The State Board of Equalization has certified that the governor and lawmakers will have only $9 million more to spend in the 2020 legislative session than in 2019. That represents an increase of just one-tenth of 1 percent.
Gov. Kevin Stitt, who fought to place a large share of last year’s growth revenue in reserve, said his emphasis on increased savings is already paying off.
“Thank goodness that we were able to save $200 million last year, or we would be in a worse situation this year,” Stitt said. “But it’s going to be flat this year. So I’m just telling agencies to let us know what their true needs are, but keep in mind we’ve got a flat budget this year so we’re going to have to pick and choose where we invest our resources.”
Even with almost no increase in state collections that can be directly appropriated by the Legislature, Stitt said a significant amount of money can be redirected to other uses in 2020.
“We’re going to back out what’s called the ‘one-time’ money,” Stitt said. “This is a new discipline that I started last year. You’ve got the base expense level, and then a lot of agencies last year asked for one-time money to invest in technology or to some deferred maintenance. Well, I’m backing all of those things back out, and so we should have some money.”
He said roughly $250 million will be freed up after accounting for one-time funds in the current state budget.
Much of that redirected money may be quickly consumed, however. In a release, Senate Appropriations Committee Chairman Roger Thompson, R-Okemah, noted the state also faces some increased costs.
“Any growth in a budget is good, but we have to be cautious in our outlook and continue to monitor economic conditions as we prepare the budget,” Thompson said. “And before the first drop of ink is spilled in writing the state budget, we already have nearly $200 million in obligations for things like the ad valorem reimbursements to schools, the bond debt on the Capitol, and increased costs for teacher health care benefits.”
The governor and legislators will also have to be cautious in crafting a budget because the gap between projections and reality can be quite different. A packet provided to board members noted that collections to the state’s general revenue fund for the current budget year, which runs through June 2020, are now projected to be $244 million less than what was previously estimated. The negative $244 million shift in official estimates for the current budget year occurred between June and December of this year.
However, that $244 million reduction will not force budget cuts at state agencies, because lawmakers are allowed to spend only 95 percent of certified revenue. The reduction in the estimate is less than the built-in 5-percent cushion.
The announcement of a flat budget year came against a backdrop in which Stitt is working to renegotiate state gaming compacts. Stitt has argued the exclusivity fees that tribes pay to the state government for the monopoly right to operate casinos should be increased.
The current “exclusivity fees” paid by tribal governments to Oklahoma state government range from 4 percent to 6 percent on slot machines and up to 10 percent on other games. Rates in other states run as high as 25 percent, while commercial rates in many states run even higher.
The chairman of the Oklahoma Indian Gaming Association has publicly conceded that the exclusivity fees are subject to renegotiation, but tribal leaders have refused to meet with Stitt to discuss the issue unless the governor agrees the compacts auto-renew.

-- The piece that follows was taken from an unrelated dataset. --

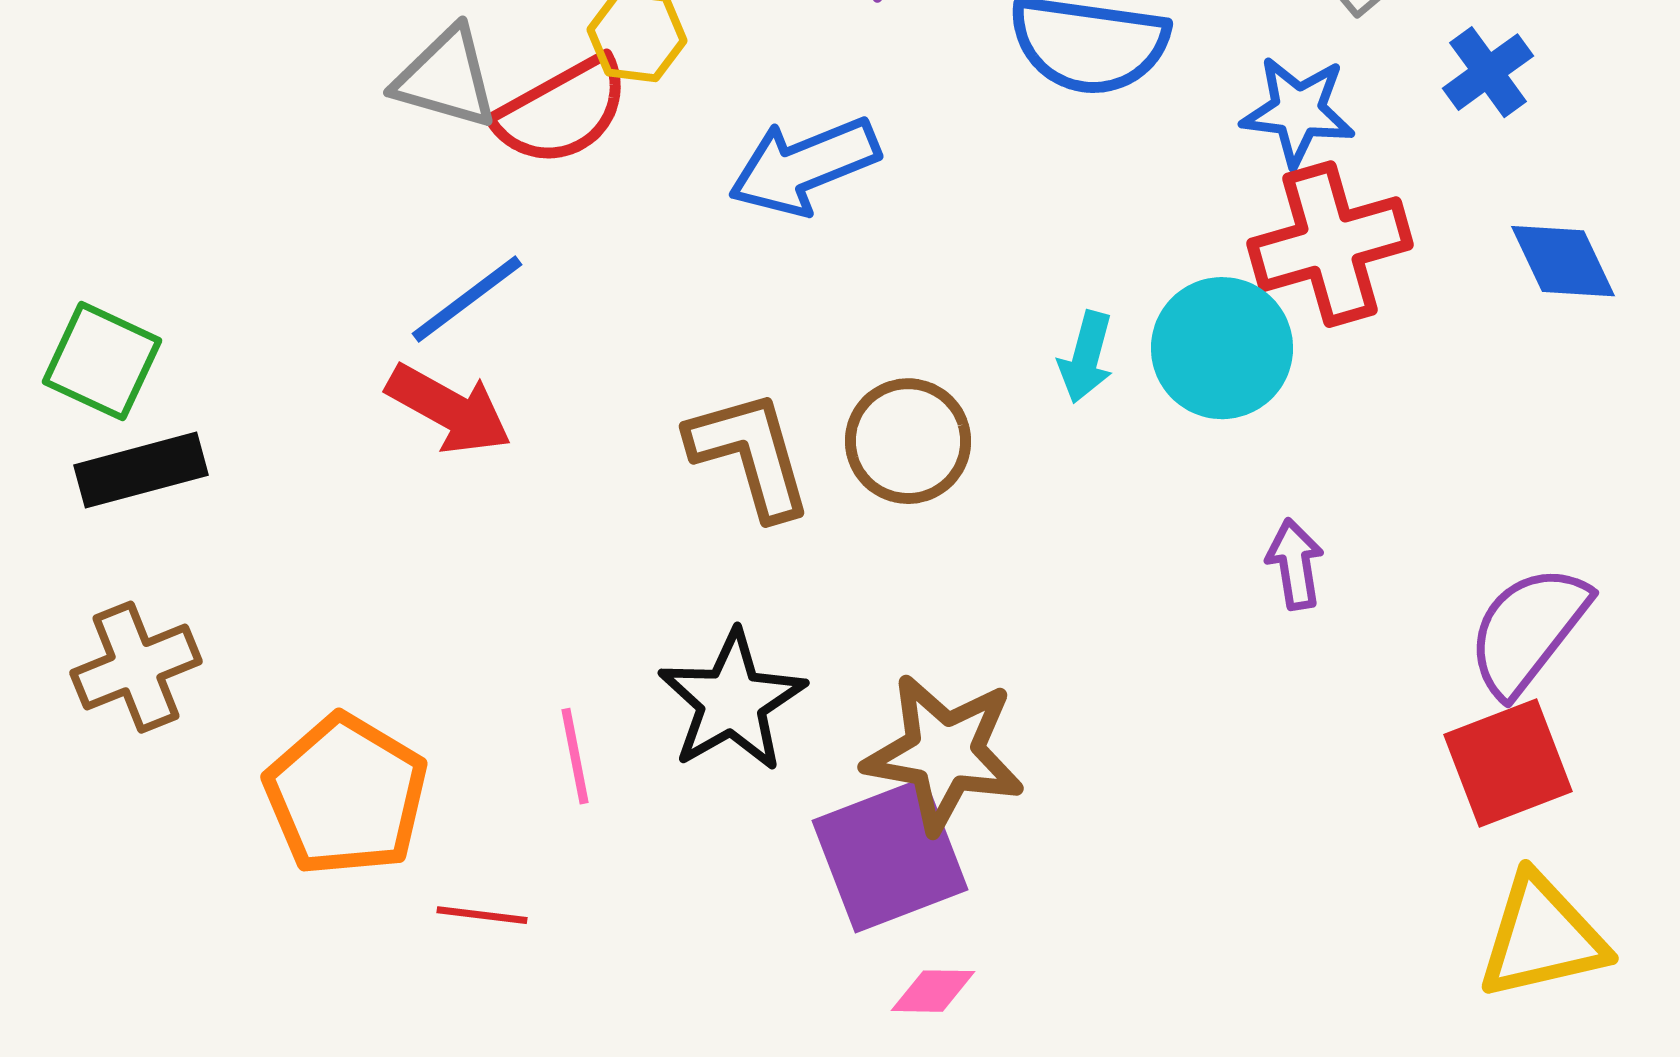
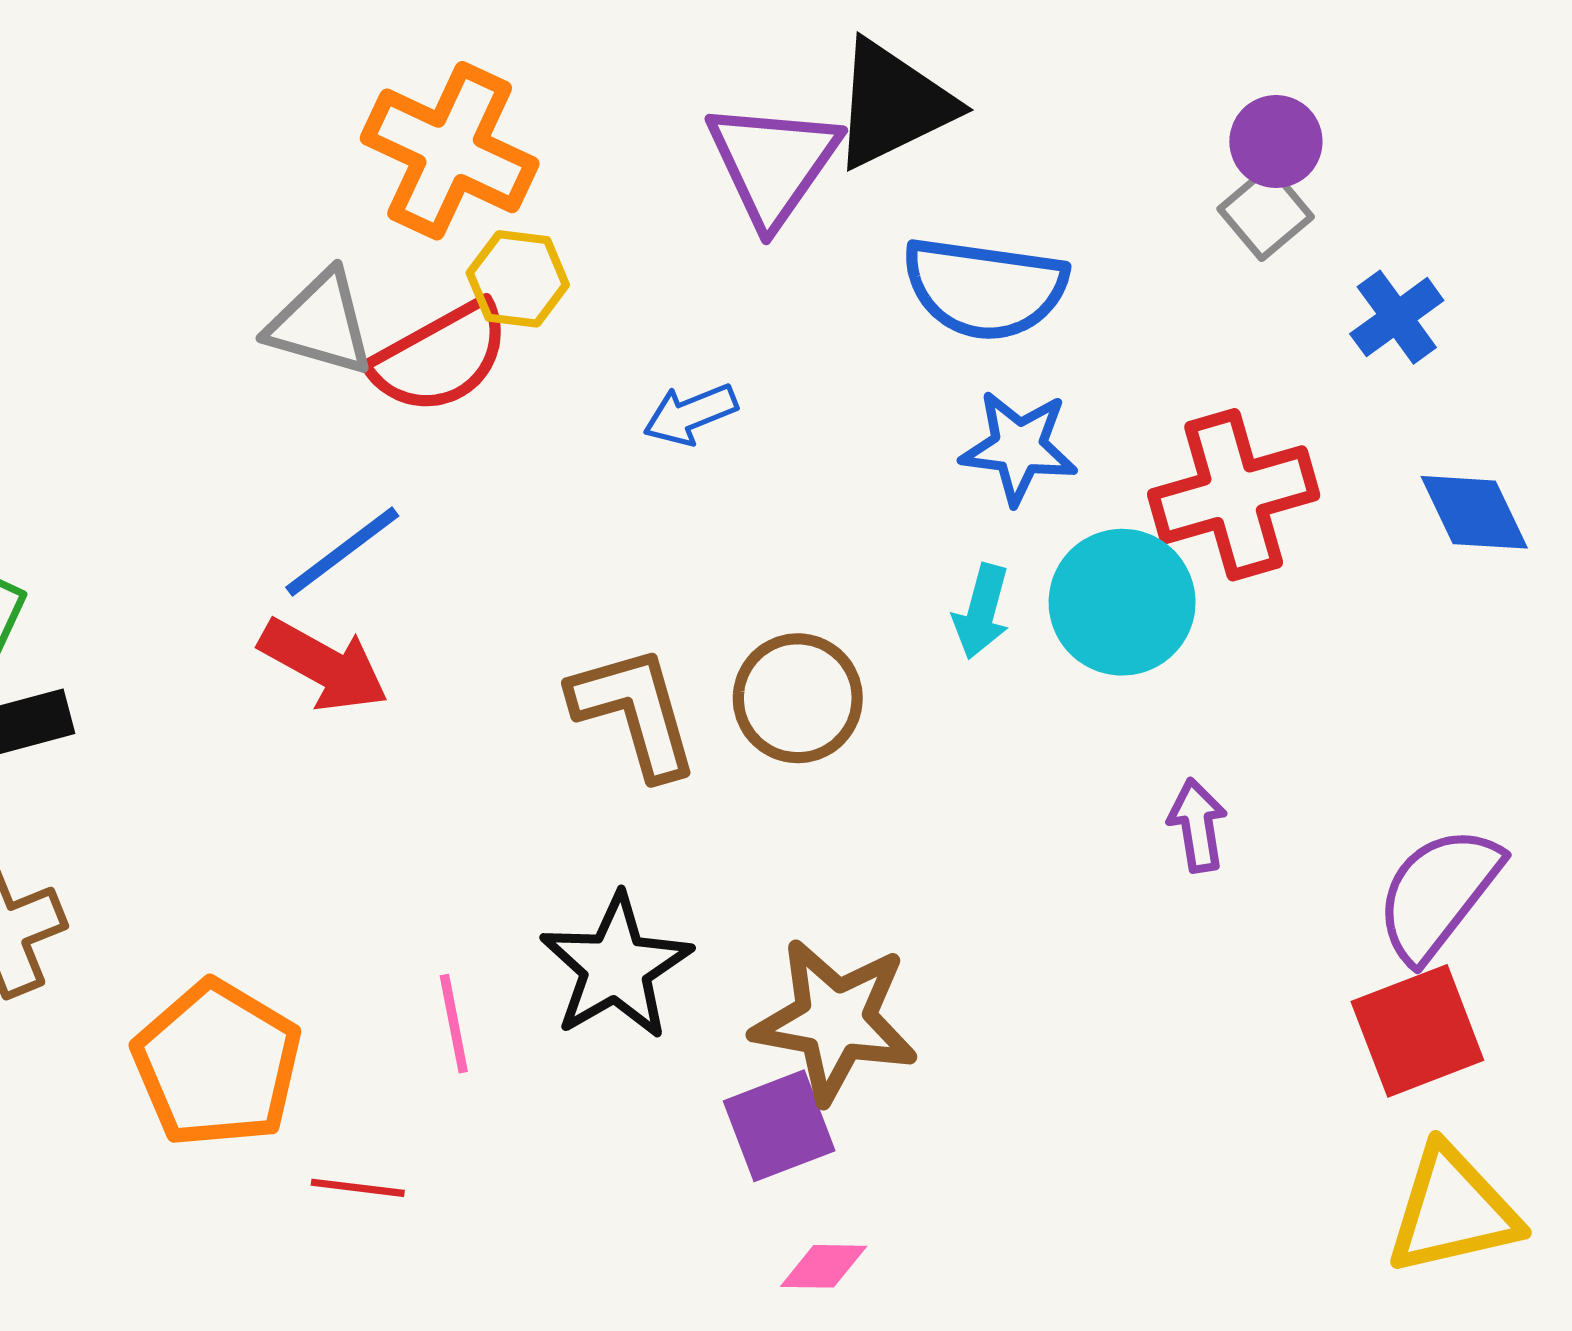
blue star: (1298, 111) -> (1019, 447), moved
blue arrow: (804, 166) -> (690, 414), size x0.6
purple square: (890, 855) -> (779, 1126), size x0.7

Tribal casinos’ total combined payments to Oklahoma state government since 2006 total more than $1.5 billion. However, if the per-machine state payout from tribal casinos was equal to the rate paid on slot machines by state racetracks, which are taxed at commercial rates, Oklahoma government would receive more than $1 billion annually from tribal casinos, based on current per-machine averages.
Stitt noted that the money certified by the State Board of Equalization represents only a portion of total state government spending and that his goal of making Oklahoma a “top 10” state is not dependent upon massive annual increases in tax collections.
“When you talk about the federal dollars and everything we spend, it’s close to $20 billion,” Stitt said. “And so when you look at that per person, we’re not a poor state. We’re right in the middle. For example, North Dakota spends about $4 billion total in their state. And so we’ve got a lot of money to make sure that we deliver services. That’s why it’s about management to me, and it’s about getting the right people in these different agencies and making sure that they focus on the right goals to deliver top 10 services for Oklahomans.”